● **EXERCISE TASK**
Update the rows from the line with "genus: Pterocarpus" to the line with "genus: Solanum", replacing "kingdom" with "realm" and keeping everything else unchanged. Give back only those lines.
## begin THE DATA
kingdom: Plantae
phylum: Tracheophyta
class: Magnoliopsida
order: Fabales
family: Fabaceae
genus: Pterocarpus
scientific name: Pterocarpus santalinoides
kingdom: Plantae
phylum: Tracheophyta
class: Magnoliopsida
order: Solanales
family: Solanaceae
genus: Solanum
## end THE DATA
## begin THE DATA
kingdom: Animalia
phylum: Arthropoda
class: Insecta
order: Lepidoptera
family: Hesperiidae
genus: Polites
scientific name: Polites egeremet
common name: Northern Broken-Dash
## end THE DATA
## begin THE DATA
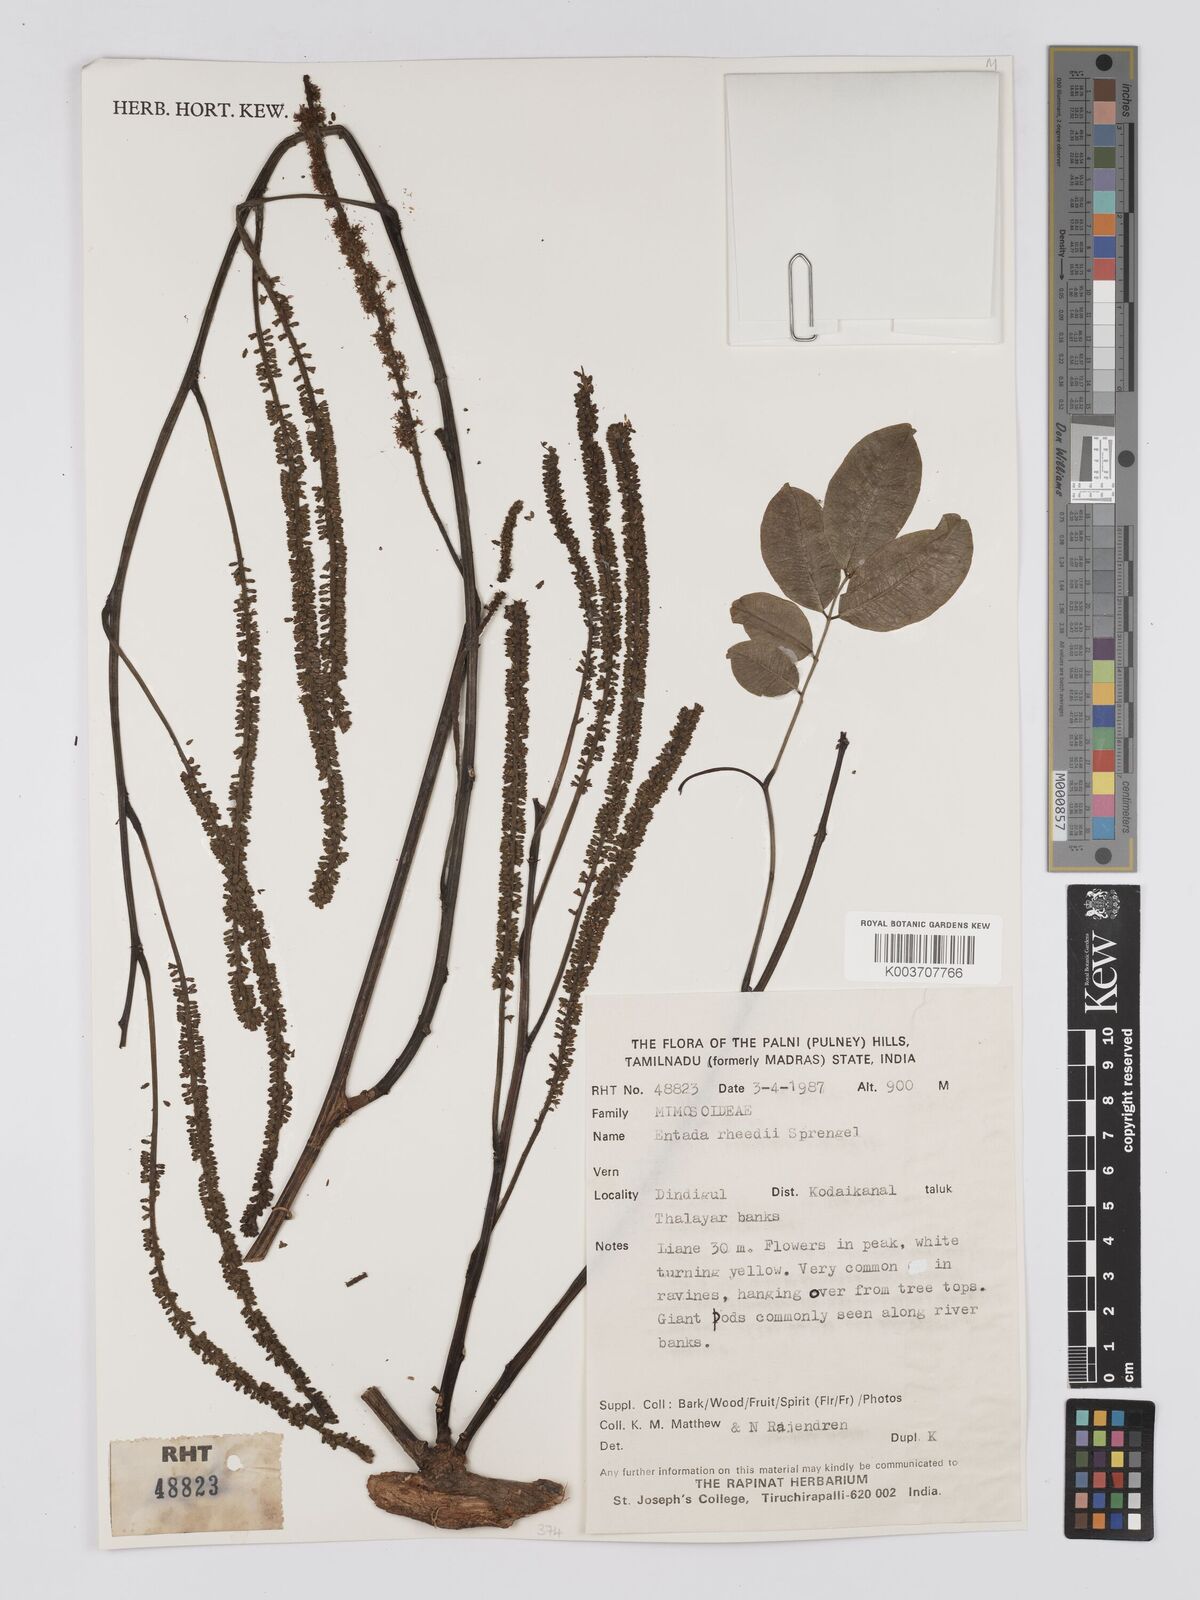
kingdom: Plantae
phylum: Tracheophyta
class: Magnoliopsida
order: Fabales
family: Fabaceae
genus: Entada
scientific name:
## end THE DATA
● **SOLUTION TO THE PROBLEM**
genus: Pterocarpus
scientific name: Pterocarpus santalinoides
realm: Plantae
phylum: Tracheophyta
class: Magnoliopsida
order: Solanales
family: Solanaceae
genus: Solanum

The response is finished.